Dakota. The midsize pickup that split the difference between a compact and a full-size. You could get a 2.5 four, a 3.9 V6, or — and this was the party trick — a 5.2-liter Magnum V8, making the Dakota the only midsize truck you could buy with eight cylinders. The V8 Dakota Sport is a sleeper that enthusiasts still hunt for.
Ram 1500. The half-ton. The 3.9 V6 was the base, but most buyers stepped up to the 5.2 or 5.9-liter Magnum V8. Comfortable, capable, and the styling has aged into “cool” rather than “dated.” Clean low-mileage examples have started climbing in value.
Ram 2500 and 3500. The heavy-duty trucks, and home to the engine that makes these legendary: the 5.9-liter Cummins turbo-diesel inline-six. The 12-valve Cummins of this era is famous for crossing 300,000 miles without drama, and a well-maintained 1996 Cummins Ram is one of the more sought-after used diesels on the market. There was also an 8.0-liter V10 gas option for people who wanted maximum power and didn’t care about fuel bills. The EPA’s fuel economy database still lists figures for these if you want to see just how thirsty the V10 was.
Full-Size Vans
Ram Van and Ram Wagon. The big body-on-frame vans — Ram Van for cargo, Ram Wagon for passengers (up to 15). These were the workhorses behind countless contractors, churches, and shuttle services. Engine choices mirrored the trucks: 3.9 V6 or 5.2/5.9 V8. Nobody’s restoring these for a show, but as cheap, simple, fixable haulers and camper-conversion bases, the survivors still earn their keep.
The Halo Cars: Viper and Stealth

Every brand needs something to put on the bedroom wall. Dodge had two.

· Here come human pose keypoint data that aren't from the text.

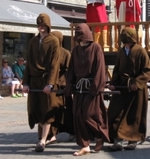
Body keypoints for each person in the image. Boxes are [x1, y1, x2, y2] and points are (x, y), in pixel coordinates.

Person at [65, 23, 109, 156]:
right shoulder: (76, 50)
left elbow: (100, 68)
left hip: (91, 88)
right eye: (78, 36)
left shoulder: (96, 48)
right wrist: (69, 85)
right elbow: (71, 69)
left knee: (89, 114)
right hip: (79, 88)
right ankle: (85, 145)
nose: (80, 38)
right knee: (78, 115)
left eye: (81, 35)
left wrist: (96, 87)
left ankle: (100, 135)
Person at [107, 27, 150, 151]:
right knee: (116, 112)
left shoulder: (140, 51)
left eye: (126, 38)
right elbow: (116, 69)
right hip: (122, 86)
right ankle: (118, 140)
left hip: (136, 89)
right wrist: (113, 83)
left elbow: (147, 70)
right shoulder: (121, 51)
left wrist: (137, 83)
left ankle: (133, 139)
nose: (124, 41)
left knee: (134, 114)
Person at [22, 13, 61, 152]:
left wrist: (50, 83)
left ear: (48, 26)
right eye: (39, 26)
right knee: (35, 109)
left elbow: (54, 65)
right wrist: (25, 83)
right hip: (34, 80)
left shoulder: (54, 41)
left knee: (47, 110)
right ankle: (44, 137)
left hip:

Viper RT/10 and GTS. 1996 is a landmark Viper year. The original RT/10 roadster — all 8.0 liters and 415 horsepower of unfiltered V10, with no airbags, no traction control, and side exhaust pipes that could brand your leg — got a refresh, while the brand-new GTS coupe arrived with the now-iconic double-bubble roof. The GTS made 450 horsepower, weighed less than the roadster despite adding a roof, and looked like a Le Mans car you could license. A 1996 GTS is a milestone collectible; values have moved firmly upward as people realized how special the first coupe was.

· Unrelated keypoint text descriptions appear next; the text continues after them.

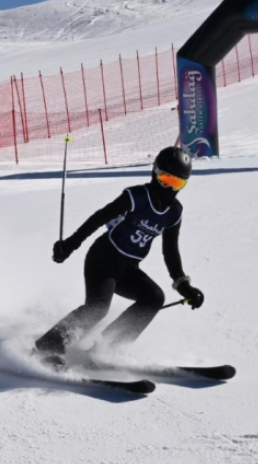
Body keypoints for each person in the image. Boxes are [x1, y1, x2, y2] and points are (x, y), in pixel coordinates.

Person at [34, 146, 205, 366]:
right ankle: (48, 347)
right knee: (97, 308)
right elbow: (99, 218)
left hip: (128, 269)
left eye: (177, 183)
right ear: (155, 173)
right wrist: (70, 245)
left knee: (154, 298)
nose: (170, 188)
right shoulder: (137, 196)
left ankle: (106, 348)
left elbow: (170, 250)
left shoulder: (174, 212)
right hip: (102, 259)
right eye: (166, 180)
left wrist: (183, 284)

Stealth. The other halo car, and the one people forget. A rebadged Mitsubishi 3000GT, the Stealth came in front-drive base trims up to the R/T Turbo, which packed a twin-turbo 3.0-liter V6, all-wheel drive, all-wheel steering, and active aero. It was a technological showcase — arguably more advanced than the Viper, just less charismatic. 1996 was the Stealth’s final year in the U.S., which makes a clean R/T Turbo a quietly desirable piece of ’90s tech. For context on the field it was up against, the wider catalog of 1996 car models shows just how crowded the performance-coupe market had become by then.
Which 1996 Dodge Should You Actually Buy?
Depends on what you’re after.
- Want a fun cheap project? A rust-free DOHC Neon. Light, tossable, dirt cheap, huge aftermarket.
- Want a tool that won’t quit? A 12-valve Cummins Ram 2500. It’s the diesel everyone wishes they’d bought when they were cheap. They aren’t cheap anymore.
- Want a sleeper? A 5.2 V8 Dakota Sport. The only V8 midsize truck of its era.
- Want the wall poster? The Viper GTS, no contest. The first-year coupe is the one collectors chase.
- Just need cheap reliable transport? A Grand Caravan with a 3.3 V6 and proof the transmission was rebuilt.
The directory pages will hand you a list. The thing they can’t tell you is that a 1996 Dodge can be a $1,500 commuter or a $100,000 collectible, and the difference comes down to which model, which engine, and how honest the maintenance records are. Now you know which is which.